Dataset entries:

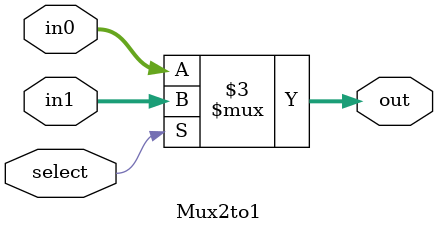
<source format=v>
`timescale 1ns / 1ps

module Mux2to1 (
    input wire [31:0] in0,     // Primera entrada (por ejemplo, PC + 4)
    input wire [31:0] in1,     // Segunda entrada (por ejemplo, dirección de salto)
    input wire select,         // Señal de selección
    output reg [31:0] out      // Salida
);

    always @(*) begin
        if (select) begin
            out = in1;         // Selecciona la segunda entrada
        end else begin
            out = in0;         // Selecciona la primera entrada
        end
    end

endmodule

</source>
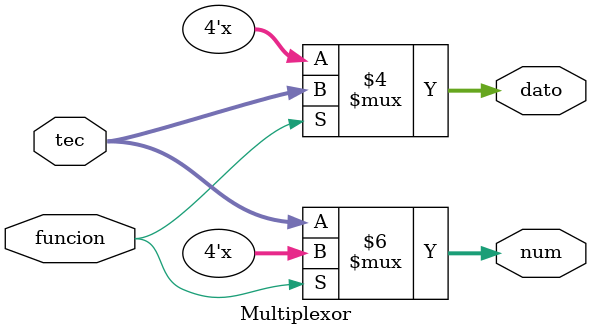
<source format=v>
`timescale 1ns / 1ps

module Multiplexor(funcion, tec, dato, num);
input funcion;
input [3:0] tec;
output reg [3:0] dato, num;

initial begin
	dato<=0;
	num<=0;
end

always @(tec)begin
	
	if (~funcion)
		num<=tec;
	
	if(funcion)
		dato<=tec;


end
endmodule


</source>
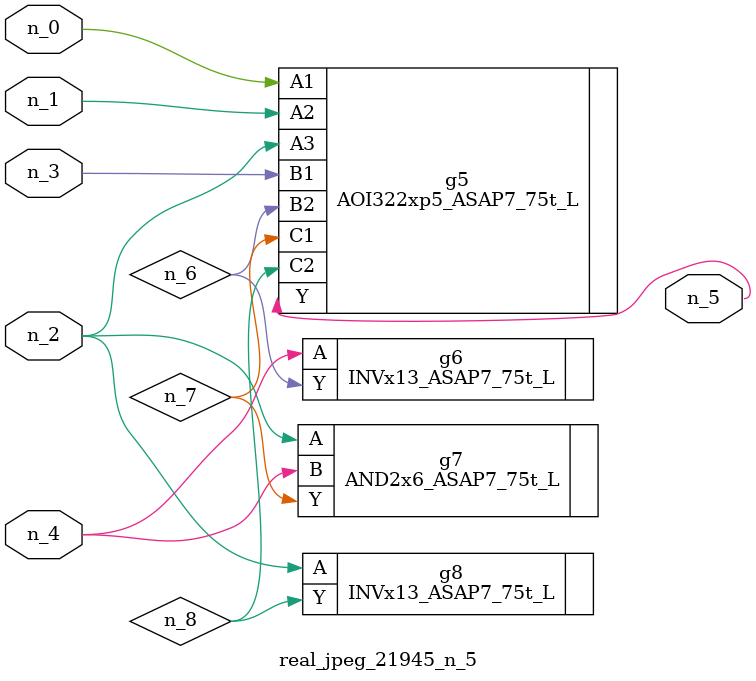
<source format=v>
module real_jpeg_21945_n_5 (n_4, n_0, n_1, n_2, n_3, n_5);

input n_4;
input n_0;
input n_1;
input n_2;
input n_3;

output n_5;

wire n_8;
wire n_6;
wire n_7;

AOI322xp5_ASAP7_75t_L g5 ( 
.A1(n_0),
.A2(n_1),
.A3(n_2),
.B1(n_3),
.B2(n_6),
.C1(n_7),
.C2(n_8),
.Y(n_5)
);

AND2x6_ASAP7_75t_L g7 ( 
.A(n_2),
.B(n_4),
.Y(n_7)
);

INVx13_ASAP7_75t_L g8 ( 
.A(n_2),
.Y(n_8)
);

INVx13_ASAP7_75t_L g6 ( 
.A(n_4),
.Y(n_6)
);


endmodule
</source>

==

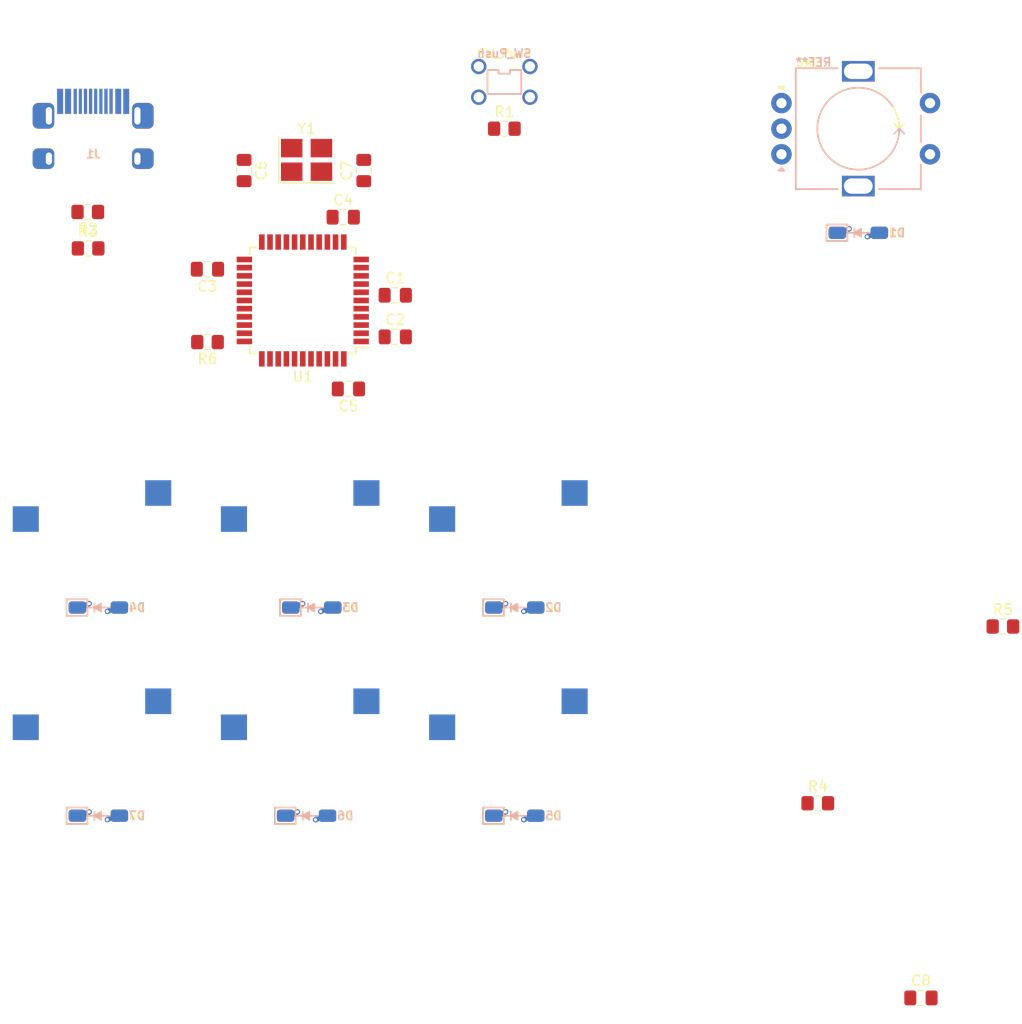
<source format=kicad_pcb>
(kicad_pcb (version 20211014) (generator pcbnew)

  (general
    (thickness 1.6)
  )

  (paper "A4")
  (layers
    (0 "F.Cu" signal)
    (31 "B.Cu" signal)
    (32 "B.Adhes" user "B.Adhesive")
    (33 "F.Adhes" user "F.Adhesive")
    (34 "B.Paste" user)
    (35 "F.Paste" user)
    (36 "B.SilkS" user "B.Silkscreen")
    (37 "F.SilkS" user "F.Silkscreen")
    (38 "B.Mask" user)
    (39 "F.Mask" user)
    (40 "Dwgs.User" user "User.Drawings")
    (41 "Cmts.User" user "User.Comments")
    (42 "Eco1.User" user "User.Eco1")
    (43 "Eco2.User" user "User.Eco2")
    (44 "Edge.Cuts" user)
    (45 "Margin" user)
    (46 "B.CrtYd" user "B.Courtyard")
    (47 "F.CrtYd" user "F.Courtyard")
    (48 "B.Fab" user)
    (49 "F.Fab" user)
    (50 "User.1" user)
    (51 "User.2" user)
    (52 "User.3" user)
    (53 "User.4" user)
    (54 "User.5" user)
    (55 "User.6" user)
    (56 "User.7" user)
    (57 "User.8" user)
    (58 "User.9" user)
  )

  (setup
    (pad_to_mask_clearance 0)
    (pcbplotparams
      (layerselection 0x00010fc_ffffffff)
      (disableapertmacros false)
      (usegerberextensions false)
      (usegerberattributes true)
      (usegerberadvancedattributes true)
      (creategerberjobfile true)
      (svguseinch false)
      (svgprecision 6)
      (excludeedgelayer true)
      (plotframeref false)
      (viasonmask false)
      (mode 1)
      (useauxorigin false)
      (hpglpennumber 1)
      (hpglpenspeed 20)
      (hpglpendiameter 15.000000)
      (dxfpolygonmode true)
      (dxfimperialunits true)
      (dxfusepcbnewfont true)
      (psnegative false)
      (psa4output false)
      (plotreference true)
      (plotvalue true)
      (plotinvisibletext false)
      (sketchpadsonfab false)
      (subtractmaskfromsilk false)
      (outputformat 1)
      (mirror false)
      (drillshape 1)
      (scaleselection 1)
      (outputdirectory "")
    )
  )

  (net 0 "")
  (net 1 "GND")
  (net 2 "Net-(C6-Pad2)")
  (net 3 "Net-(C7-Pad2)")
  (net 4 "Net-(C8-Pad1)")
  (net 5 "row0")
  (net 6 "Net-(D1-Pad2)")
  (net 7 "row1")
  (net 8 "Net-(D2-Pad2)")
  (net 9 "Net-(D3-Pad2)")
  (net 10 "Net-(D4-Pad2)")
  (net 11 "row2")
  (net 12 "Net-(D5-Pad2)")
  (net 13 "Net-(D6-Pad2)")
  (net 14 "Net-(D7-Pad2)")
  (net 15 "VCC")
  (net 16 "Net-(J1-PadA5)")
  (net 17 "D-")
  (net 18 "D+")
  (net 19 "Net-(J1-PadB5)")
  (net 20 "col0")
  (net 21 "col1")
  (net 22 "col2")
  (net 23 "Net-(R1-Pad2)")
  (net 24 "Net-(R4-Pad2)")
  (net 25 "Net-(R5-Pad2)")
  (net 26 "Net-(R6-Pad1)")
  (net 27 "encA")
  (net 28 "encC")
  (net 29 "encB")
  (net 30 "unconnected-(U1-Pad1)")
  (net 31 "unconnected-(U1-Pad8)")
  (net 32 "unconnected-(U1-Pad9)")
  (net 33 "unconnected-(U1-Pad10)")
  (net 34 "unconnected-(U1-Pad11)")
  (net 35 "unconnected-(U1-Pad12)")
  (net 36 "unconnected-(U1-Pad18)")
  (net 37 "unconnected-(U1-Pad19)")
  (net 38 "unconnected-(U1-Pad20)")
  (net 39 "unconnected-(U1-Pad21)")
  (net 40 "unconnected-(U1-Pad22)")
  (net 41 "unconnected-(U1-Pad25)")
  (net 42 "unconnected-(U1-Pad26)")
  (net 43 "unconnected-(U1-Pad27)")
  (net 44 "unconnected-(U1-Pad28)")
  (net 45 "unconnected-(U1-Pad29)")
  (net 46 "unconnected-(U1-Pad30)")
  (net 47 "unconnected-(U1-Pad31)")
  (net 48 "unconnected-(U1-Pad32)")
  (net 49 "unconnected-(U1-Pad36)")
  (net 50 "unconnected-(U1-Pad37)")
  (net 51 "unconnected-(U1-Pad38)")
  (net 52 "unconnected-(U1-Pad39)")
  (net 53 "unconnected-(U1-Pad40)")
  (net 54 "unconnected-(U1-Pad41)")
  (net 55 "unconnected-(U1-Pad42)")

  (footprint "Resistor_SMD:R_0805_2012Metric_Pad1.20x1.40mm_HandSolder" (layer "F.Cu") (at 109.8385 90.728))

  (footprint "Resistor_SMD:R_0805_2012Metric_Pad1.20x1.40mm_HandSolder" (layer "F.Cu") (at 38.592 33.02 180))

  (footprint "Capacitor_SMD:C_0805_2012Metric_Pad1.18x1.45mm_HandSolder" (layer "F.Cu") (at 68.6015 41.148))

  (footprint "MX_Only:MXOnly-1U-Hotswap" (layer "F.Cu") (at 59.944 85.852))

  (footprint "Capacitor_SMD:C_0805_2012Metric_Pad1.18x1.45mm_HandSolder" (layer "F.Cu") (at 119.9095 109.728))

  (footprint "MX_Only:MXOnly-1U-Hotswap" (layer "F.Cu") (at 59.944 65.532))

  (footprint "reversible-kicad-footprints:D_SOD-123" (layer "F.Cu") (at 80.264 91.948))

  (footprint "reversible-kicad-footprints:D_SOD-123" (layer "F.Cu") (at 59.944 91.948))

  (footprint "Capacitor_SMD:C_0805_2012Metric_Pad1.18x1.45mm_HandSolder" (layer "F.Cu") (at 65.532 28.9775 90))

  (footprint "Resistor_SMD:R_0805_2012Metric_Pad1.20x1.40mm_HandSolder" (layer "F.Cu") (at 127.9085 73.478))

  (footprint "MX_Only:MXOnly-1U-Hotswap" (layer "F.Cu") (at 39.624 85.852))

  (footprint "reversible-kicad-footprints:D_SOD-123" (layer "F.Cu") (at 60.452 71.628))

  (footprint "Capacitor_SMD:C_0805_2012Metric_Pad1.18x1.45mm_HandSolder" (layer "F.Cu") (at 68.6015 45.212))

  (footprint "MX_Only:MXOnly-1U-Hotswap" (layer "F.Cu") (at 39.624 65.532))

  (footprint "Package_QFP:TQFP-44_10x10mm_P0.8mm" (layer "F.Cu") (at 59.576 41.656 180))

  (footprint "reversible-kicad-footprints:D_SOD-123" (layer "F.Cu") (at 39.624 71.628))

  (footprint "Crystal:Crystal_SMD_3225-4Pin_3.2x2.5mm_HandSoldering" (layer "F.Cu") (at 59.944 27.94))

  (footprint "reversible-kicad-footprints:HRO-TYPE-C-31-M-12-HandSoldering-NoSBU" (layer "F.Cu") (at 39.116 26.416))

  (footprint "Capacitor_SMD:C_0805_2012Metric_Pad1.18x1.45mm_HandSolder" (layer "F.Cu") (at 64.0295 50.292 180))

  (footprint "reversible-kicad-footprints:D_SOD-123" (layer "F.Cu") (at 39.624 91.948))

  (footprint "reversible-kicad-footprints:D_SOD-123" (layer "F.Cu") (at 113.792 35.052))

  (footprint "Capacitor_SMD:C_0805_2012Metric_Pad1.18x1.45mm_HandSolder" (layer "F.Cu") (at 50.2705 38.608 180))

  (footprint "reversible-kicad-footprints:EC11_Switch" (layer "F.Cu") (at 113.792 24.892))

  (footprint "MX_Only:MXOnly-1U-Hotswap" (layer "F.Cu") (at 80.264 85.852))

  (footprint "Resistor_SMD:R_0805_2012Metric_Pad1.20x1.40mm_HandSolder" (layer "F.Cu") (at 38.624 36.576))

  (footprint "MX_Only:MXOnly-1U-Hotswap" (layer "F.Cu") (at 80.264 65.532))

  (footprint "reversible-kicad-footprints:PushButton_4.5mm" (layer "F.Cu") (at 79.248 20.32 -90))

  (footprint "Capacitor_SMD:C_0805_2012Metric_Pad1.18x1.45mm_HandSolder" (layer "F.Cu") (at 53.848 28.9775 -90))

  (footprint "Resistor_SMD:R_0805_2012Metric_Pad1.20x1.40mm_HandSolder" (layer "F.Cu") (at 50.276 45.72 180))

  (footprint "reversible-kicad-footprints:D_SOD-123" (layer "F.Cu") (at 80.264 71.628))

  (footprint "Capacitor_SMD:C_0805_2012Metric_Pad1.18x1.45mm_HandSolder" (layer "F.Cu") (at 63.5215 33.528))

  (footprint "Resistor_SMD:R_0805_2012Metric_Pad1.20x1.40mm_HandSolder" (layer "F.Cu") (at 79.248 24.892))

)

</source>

* * *

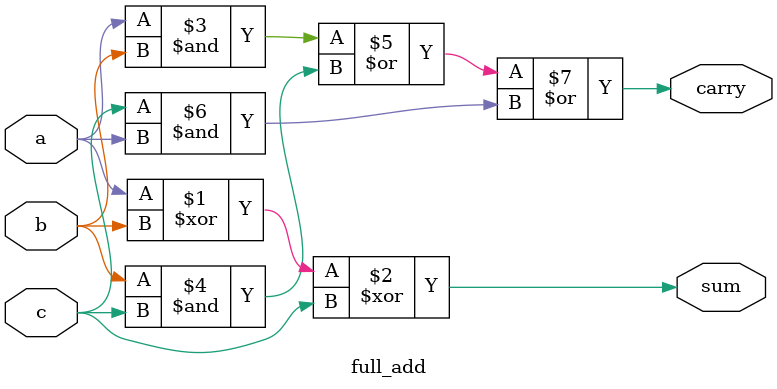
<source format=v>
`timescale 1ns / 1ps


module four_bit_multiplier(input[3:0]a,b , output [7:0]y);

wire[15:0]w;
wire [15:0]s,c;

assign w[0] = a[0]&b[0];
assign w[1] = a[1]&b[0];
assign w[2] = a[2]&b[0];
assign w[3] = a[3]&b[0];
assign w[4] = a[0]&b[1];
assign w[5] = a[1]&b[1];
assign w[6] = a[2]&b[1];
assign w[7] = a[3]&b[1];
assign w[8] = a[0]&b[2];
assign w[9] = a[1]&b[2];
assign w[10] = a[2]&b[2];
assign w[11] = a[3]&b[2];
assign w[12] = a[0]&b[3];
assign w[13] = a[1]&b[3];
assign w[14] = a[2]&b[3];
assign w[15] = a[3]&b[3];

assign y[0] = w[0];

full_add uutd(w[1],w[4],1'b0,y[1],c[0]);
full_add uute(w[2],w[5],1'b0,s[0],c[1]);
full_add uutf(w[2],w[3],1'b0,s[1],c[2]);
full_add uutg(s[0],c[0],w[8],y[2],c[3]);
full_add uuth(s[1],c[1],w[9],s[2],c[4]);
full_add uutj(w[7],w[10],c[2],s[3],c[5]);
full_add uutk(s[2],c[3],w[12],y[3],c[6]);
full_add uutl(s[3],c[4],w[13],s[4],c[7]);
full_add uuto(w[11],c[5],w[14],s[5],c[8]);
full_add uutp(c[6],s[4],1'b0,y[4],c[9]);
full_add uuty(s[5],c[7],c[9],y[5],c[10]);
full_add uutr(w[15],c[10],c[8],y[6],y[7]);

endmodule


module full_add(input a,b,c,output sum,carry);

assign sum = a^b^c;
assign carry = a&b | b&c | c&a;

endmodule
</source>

__What is being asked__.
Reproduce the lines above, beginning at the line with "assign w[3] = a[3]&b[0];" and stopping after the line with "full_add uutf(w[2],w[3],1'b0,s[1],c[2]);", exactly as they are.

__Solution__.
assign w[3] = a[3]&b[0];
assign w[4] = a[0]&b[1];
assign w[5] = a[1]&b[1];
assign w[6] = a[2]&b[1];
assign w[7] = a[3]&b[1];
assign w[8] = a[0]&b[2];
assign w[9] = a[1]&b[2];
assign w[10] = a[2]&b[2];
assign w[11] = a[3]&b[2];
assign w[12] = a[0]&b[3];
assign w[13] = a[1]&b[3];
assign w[14] = a[2]&b[3];
assign w[15] = a[3]&b[3];

assign y[0] = w[0];

full_add uutd(w[1],w[4],1'b0,y[1],c[0]);
full_add uute(w[2],w[5],1'b0,s[0],c[1]);
full_add uutf(w[2],w[3],1'b0,s[1],c[2]);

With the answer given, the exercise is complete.